Canada has one Urban Search And Rescue team made up of 40+ well trained volunteers. They are located in Vancouver. Basically located near the north-west corner of the USA. New Orleans is on the south-east corner of the USA, surrounded by 47 American States.
Canada's team decided 6 hours after Katrina hit that their services would be needed in NO. They left 6 hours after that, as to protocol. The success of their mission perhaps relied upon the dual nation effort, one not marred by the totalitarian mindset gripping the USA. Where seemingly everyone is afraid to criticize the Emperor, and his goofish goons.
Louisiana State Police escorted Canada's USAR team in Chalmette Louisiana, although there wasn't much violence at the time, just welcome, and dead bodies. FEMA actually didn't stand in their way.
From Vancouver, B.C. to Chalmette, Louisiana
CTV.ca News Staff
A Vancouver-based search and rescue team is back at home after a very intense time in southern Louisiana.
The 46-member Urban Search and Rescue Team were exhausted, but they had some results to show for their work: 119 people rescued.
Their efforts were appreciated.
"The president of (St.
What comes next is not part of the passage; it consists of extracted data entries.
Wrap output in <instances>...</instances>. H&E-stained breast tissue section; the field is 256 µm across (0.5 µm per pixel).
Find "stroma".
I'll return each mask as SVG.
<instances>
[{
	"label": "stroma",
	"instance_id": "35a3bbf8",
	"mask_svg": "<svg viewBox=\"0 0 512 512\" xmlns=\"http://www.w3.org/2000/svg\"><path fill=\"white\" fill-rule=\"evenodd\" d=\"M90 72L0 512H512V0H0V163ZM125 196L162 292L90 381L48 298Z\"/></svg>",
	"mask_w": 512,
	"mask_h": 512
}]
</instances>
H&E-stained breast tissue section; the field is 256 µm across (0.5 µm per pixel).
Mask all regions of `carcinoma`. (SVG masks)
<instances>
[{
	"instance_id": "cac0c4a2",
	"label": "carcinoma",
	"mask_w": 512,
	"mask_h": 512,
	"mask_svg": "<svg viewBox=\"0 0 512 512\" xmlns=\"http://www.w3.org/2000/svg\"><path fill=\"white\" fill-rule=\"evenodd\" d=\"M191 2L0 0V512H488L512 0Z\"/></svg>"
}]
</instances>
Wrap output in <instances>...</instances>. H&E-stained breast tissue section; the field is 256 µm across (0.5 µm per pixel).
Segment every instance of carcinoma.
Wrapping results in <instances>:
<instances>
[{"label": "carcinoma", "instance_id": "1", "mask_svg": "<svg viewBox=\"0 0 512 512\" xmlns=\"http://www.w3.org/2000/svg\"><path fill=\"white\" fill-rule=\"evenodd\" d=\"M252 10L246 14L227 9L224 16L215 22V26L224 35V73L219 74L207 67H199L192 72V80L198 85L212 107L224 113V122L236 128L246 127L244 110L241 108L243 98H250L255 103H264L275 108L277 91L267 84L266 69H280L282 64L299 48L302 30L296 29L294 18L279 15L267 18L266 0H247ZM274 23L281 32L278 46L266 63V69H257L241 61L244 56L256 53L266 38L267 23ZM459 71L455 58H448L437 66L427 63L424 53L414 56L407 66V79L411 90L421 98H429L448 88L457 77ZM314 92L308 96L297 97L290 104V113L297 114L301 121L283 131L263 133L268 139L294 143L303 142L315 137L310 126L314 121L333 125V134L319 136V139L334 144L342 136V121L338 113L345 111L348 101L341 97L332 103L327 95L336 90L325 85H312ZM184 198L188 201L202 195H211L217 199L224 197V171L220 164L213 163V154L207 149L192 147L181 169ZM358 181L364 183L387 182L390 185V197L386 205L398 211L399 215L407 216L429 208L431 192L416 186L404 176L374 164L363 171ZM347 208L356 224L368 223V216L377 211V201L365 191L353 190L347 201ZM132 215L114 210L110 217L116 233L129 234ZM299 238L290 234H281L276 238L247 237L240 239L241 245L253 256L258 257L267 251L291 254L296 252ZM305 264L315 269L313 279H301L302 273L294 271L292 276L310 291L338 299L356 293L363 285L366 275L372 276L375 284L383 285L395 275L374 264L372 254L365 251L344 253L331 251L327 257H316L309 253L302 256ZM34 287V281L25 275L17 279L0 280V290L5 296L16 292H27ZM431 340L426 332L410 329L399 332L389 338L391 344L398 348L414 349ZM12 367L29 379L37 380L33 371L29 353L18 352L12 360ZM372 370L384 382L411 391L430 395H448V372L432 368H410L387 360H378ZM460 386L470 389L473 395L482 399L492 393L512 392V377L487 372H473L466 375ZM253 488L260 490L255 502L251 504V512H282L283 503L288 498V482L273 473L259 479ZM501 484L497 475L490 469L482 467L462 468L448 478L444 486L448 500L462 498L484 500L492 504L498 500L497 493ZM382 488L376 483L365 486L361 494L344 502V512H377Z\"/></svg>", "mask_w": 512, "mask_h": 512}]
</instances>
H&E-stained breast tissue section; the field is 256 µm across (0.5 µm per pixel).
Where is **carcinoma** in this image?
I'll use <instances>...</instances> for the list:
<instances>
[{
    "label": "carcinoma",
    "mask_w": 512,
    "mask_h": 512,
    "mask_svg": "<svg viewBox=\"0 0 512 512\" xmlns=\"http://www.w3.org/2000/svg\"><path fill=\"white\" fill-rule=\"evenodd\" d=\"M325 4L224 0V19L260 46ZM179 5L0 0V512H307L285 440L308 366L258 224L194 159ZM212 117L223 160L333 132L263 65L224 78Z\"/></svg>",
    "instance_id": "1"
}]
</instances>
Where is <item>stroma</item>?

Bernard Parish) got up and hugged me when I came through the door," said Tim Armstrong, one of the team's leaders, upon arrival back home Tuesday. They had shipped out on Aug. 31 -- two days after Hurricane Katrina struck.
"They all started weeping, because we were the first sign of relief effort that came in there."
On one 18-hour day of work recorded by CTV News Vancouver's David Kincaid, they were doing much more searching than rescuing.
As they worked through homes in Chalmette -- a town of 32,000 on the Mississippi River's east bank about just southeast of New Orleans -- in teams of three to four, protected by armed escorts from the Louisiana State Police, they would write a code on the home.
In one case, they wrote 2D in red paint, meaning two dead inside the home.
"If they're there, you're going to get a 'respond,' right?" asked Steve Svensson. "But if there's dead in there you're going to smell it right away."
With temperatures in the 30-plus degrees Celsius range, the stench of decay was everywhere in the wake of Hurricane Katrina and the resultant flooding.
To check homes, they either knocked out windows or used crowbars to pry open doors to go inside.